▸ WORK ITEM
For this task, extract exactly the lines of the data below, from the line containing "color: #404040 ->" through the last one, with pictures left out.

▸ Code change snippets
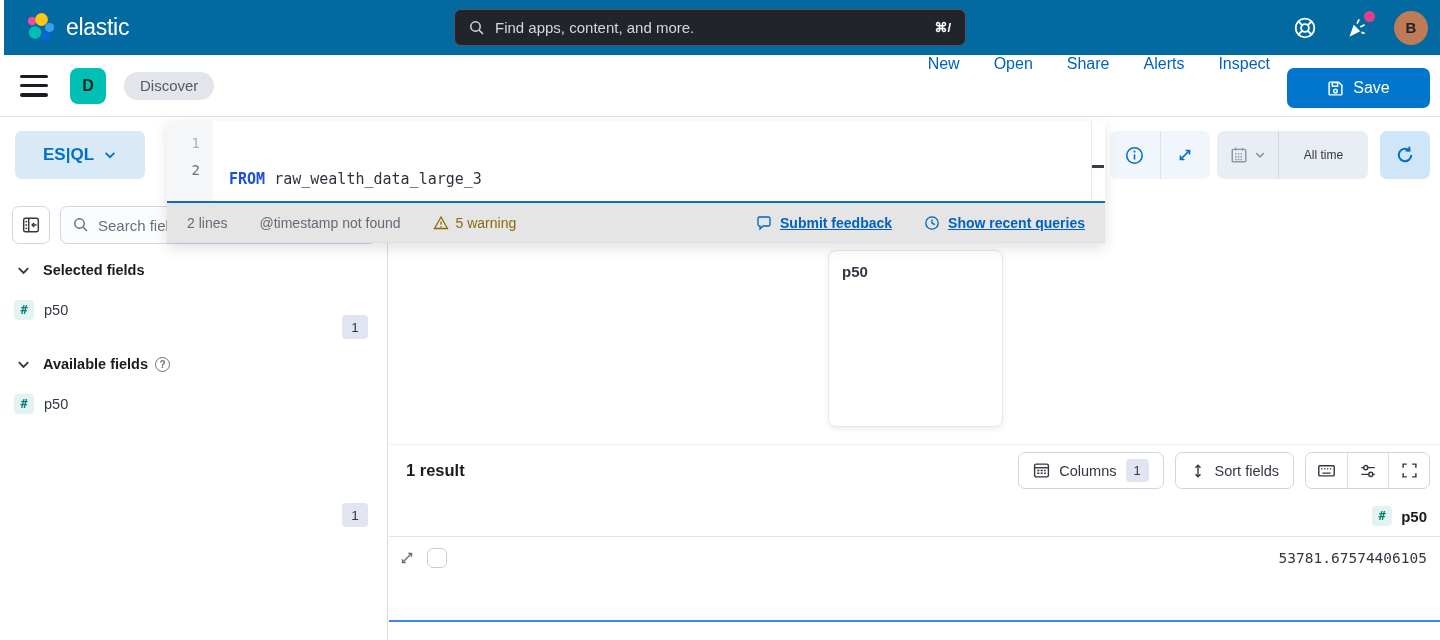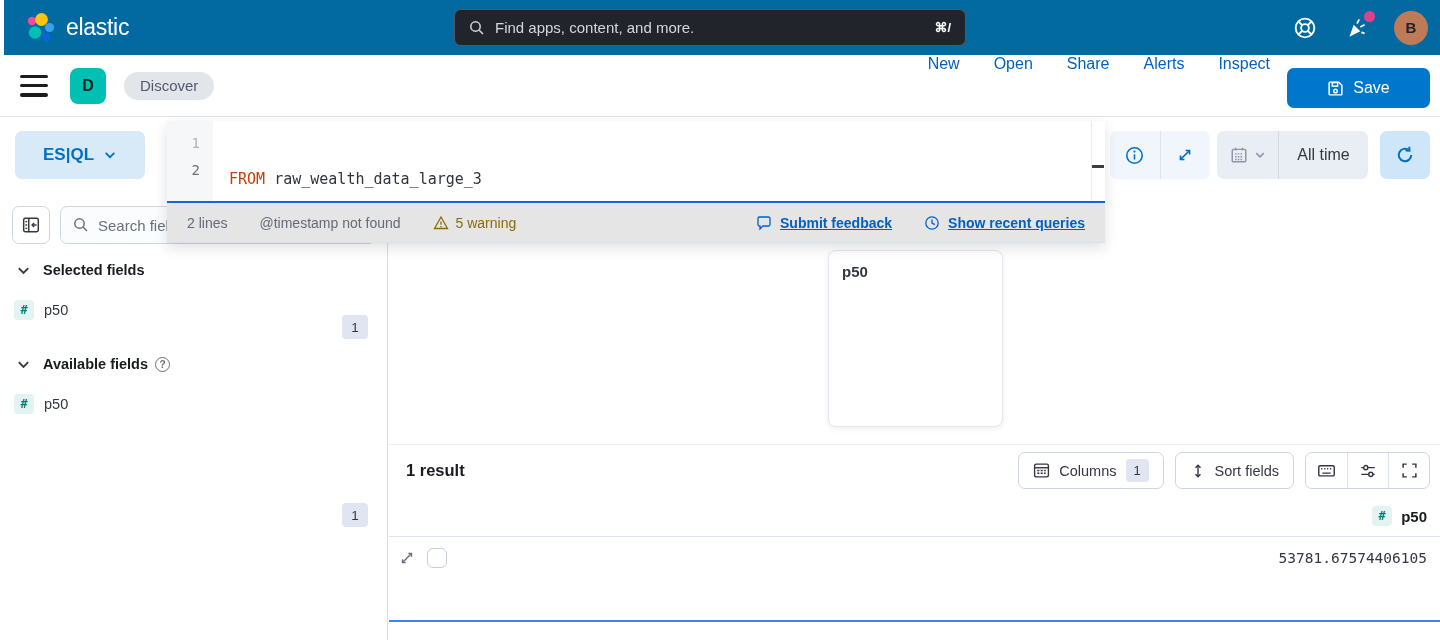"All time" .timepicker .time-text { font-size: 16px -> 12px }
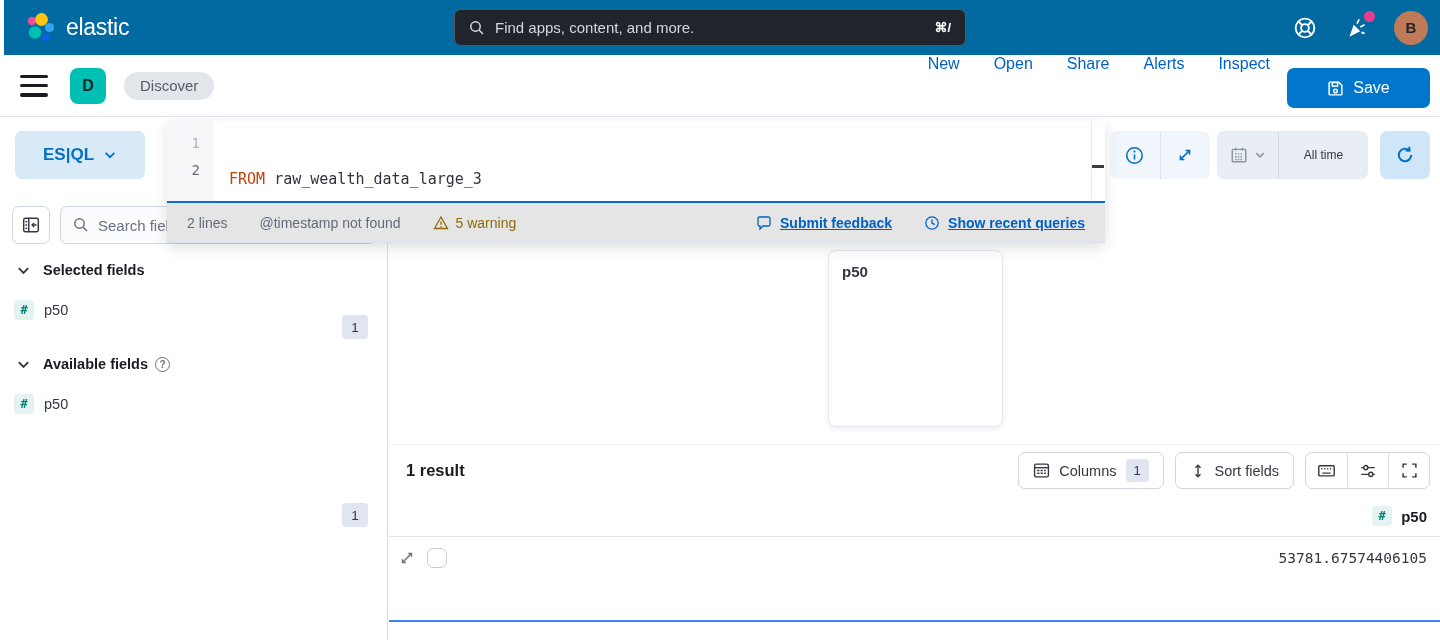"FROM" .tok-k { color: #c2410c -> #1d4ed8; font-weight: none -> bold }
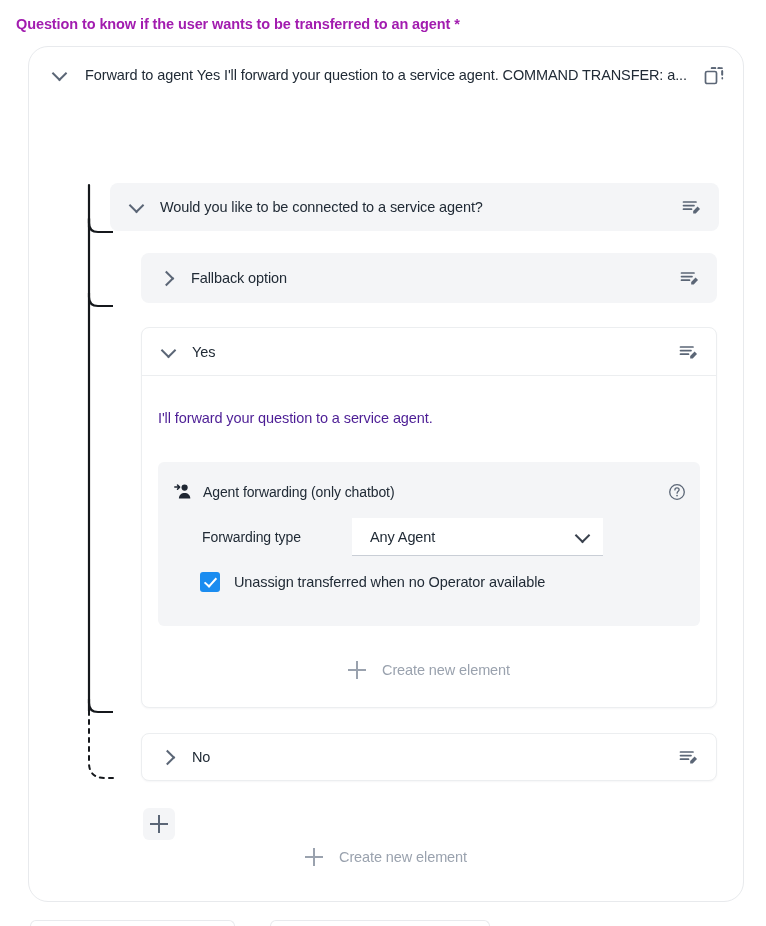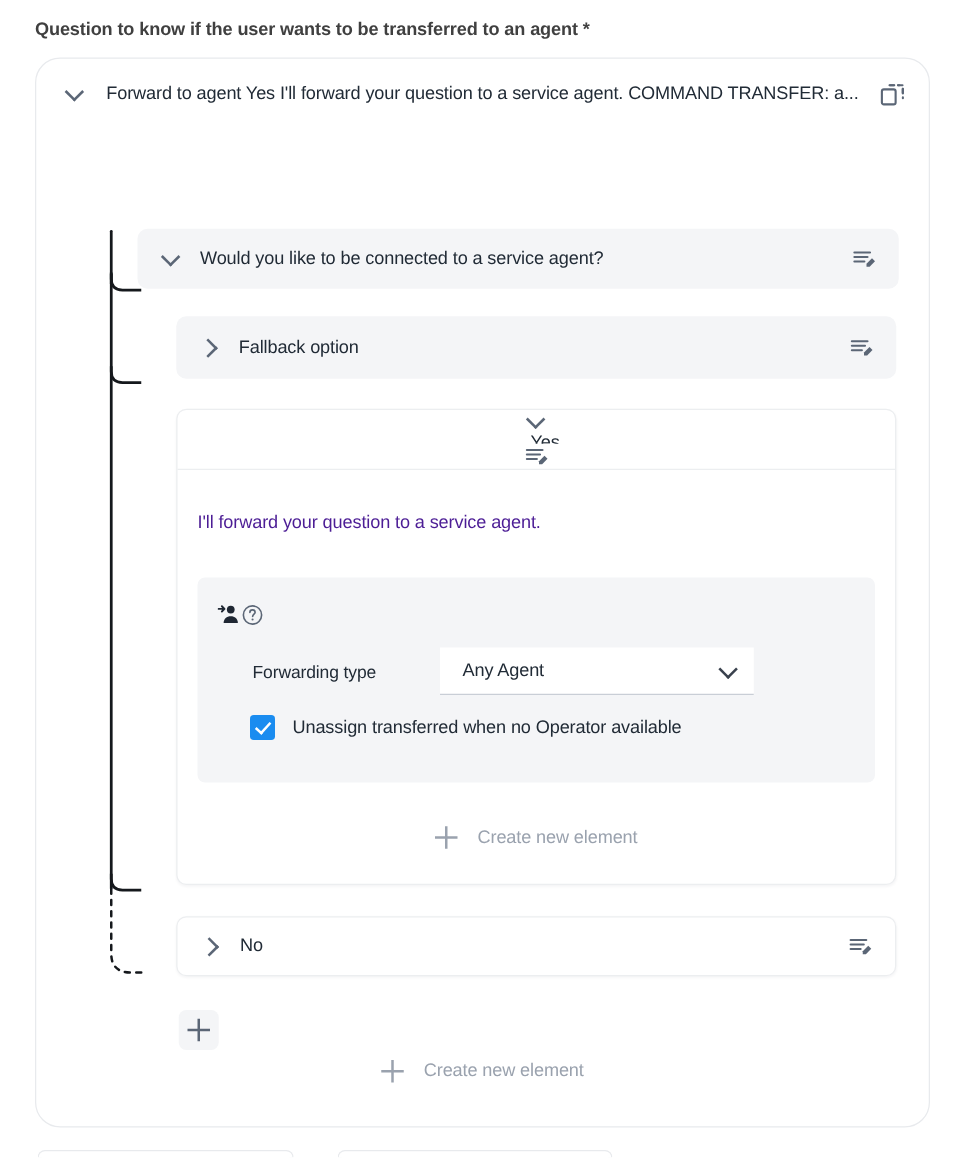"Question to know if the" .page-title { color: #404040 -> #a21caf; left: 28px -> 16px }
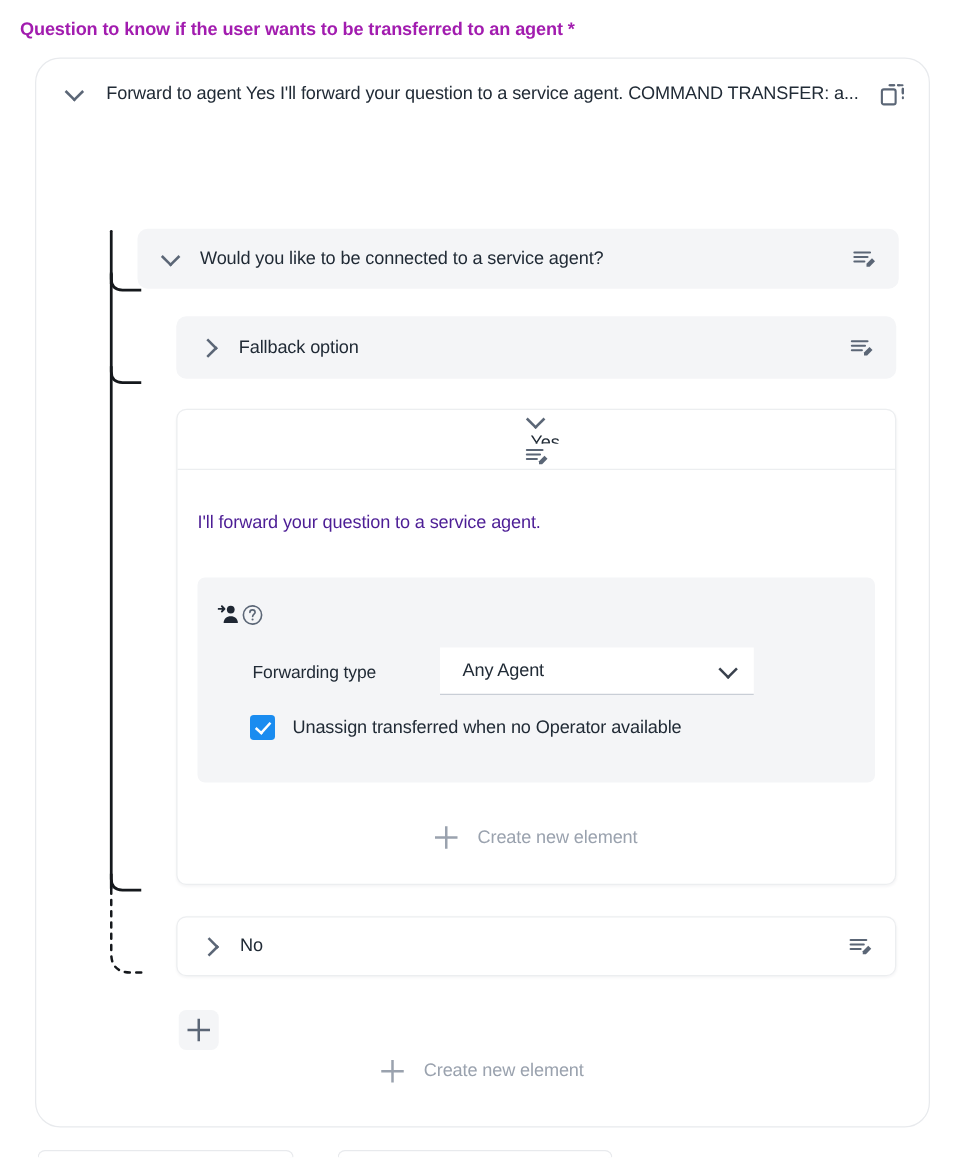"Yes" .yes-header { flex-direction: column -> none }
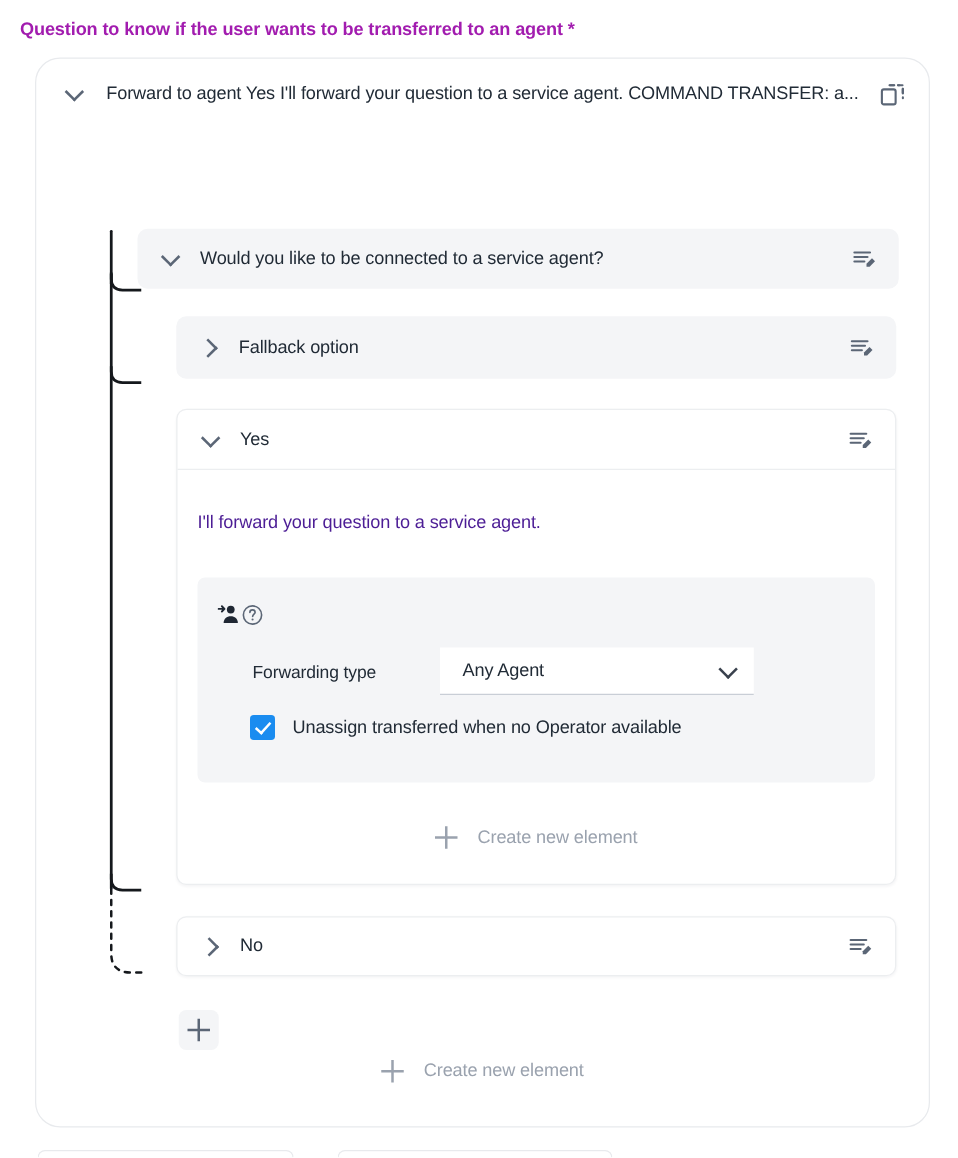"Agent forwarding (only chatbot)" span.af-title { html: none -> <span>Agent forwarding (only chatbot)</span> }
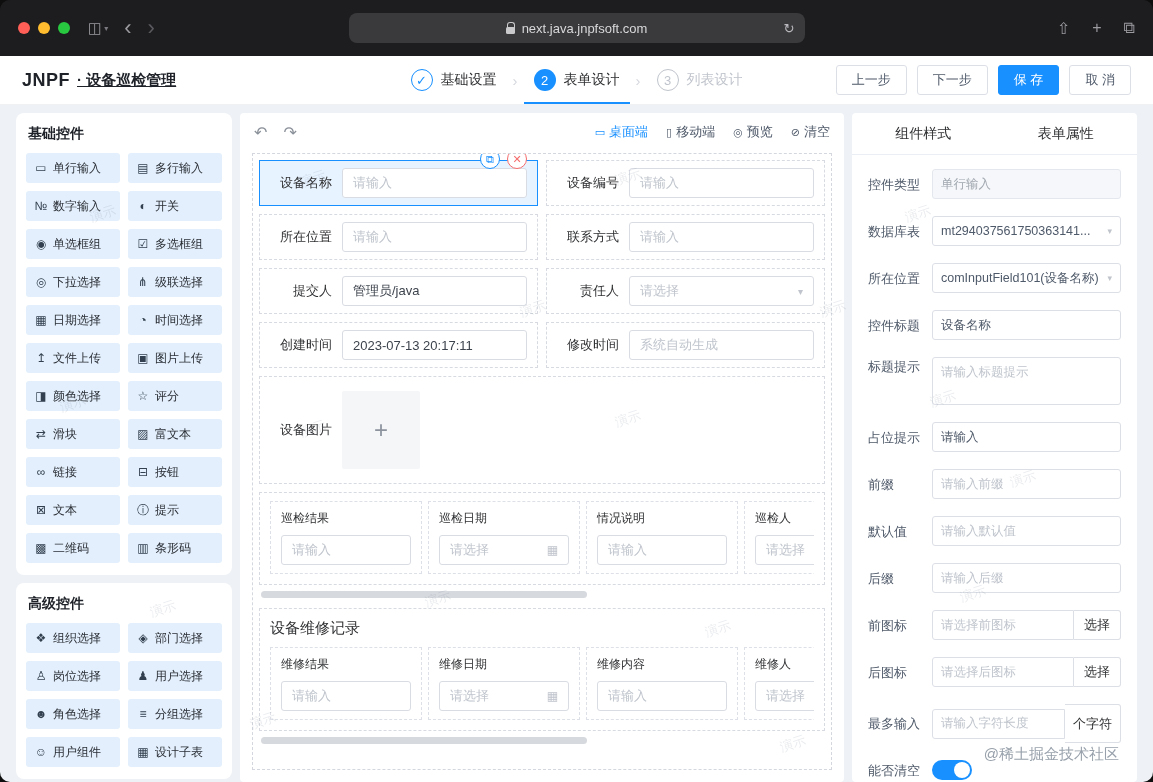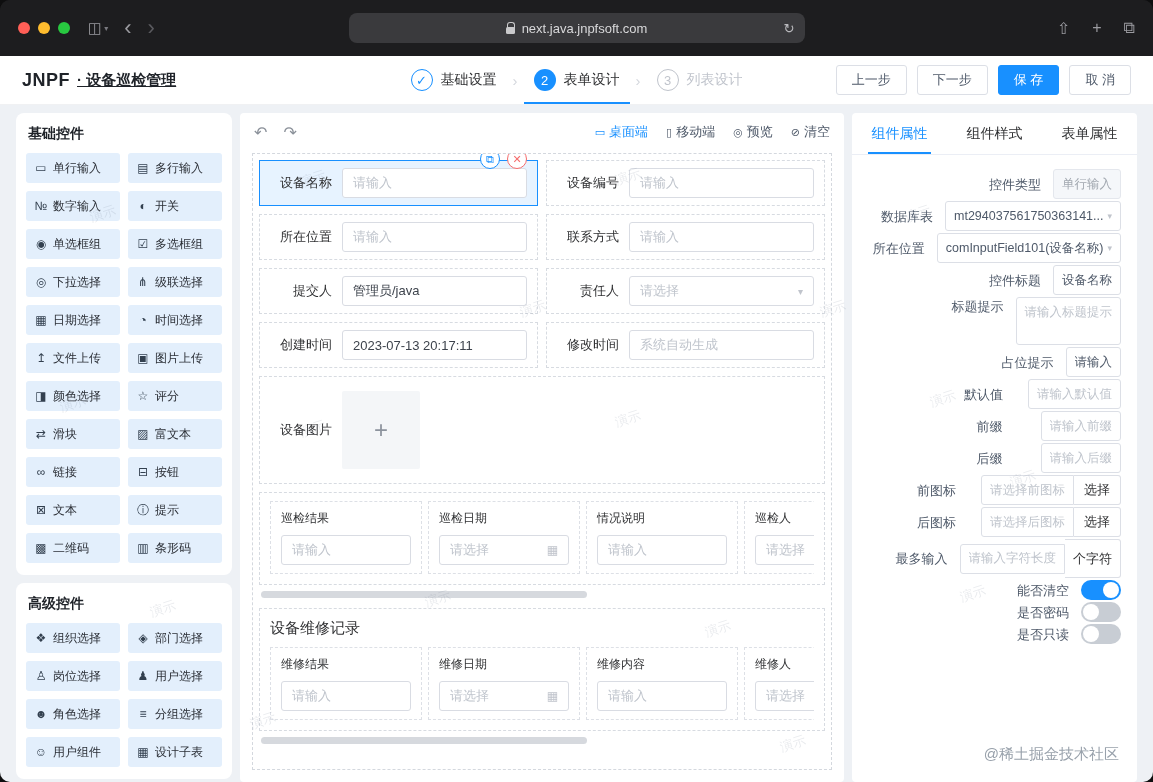"组件属性" div.insp-tab { html: <div>组件属性</div> -> none }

▸ RESPONSE BOX
"Question to know if the" .page-title { color: #404040 -> #a21caf; left: 28px -> 16px }
"Yes" .yes-header { flex-direction: column -> none }
"Agent forwarding (only chatbot)" span.af-title { html: none -> <span>Agent forwarding (only chatbot)</span> }
"组件属性" div.insp-tab { html: <div>组件属性</div> -> none }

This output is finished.